Sign hung from a dorm window at New York University shortly after the 1970 shootings of students at Kent State and Jackson State universities. Originally a message to Richard Nixon and the national guard at the time, it could just as easily have been directed to Hitler 35 years earlier or to Donald Trump and his fellow white supremacists 50 years later.

“Commit adultery on his beautiful, classy wife.”

—Response of “Rosie” at Trump’s Tulsa rally Saturday when asked if there was anything Trump could do to lose her support.

 

“That was years ago before he ever became president. Nobody is accountable for what he done when he was a lot younger.”

—“Rosie,” stretching logic to its absolute limits when reminded of the Stormy Daniels and Karen McDougal affairs. [Well, “Rosie,” we’re “riveted” by your ability to rationalize your unquestioning loyalty.]

 

“Because of MAIL-IN BALLOTS, 2020 will be the most RIGGED Election in our nations (sic) history — unless this stupidity is ended.”

• • • •

**What to do**
Continue the excerpt of political quotations and commentary, beginning after its final quotation.

**Material provided**
• • • •

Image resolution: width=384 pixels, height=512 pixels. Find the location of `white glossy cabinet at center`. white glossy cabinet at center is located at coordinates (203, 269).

• • • •

**Result**
“MILLIONS OF MAIL-IN BALLOTS WILL BE PRINTED BY FOREIGN COUNTRIES, AND OTHERS. IT WILL BE THE SCANDAL OF OUR TIMES!”

—Donald Trump tweets on Monday in opposition to mail-in ballots. [Obviously, no one has told him that using all caps is like shouting and no one likes to be yelled at. And just what does “and others” even mean?]

Tangerine slack meat sack a little down after that great Tulsa rally

 

 

 

“We’ve never had an empty seat, and we certainly won’t in Oklahoma.”

—Donald Trump, on Friday, in breathless anticipation of his Tulsa rally.

[Photo of massive crowd, disguised as empty (blue) seats]

“My father’s rally just ignited a passion for our America First movement — the likes of which I have never seen before. That’s why Republican Whip Steve Scalise and I are teaming up to offer ALL PATRIOTS a 500% match to stand with the President.”

—Donald Trump Jr. in a shameless email solicitation for contributions that popped up in my in-box this morning. [“Never seen before”? Donnie, you’re whistling past the graveyard in using Tulsa as your launch pad—and voters in Louisiana’s 1st Congressional District should remember Scalise’s fealty to Trump on Nov. 3.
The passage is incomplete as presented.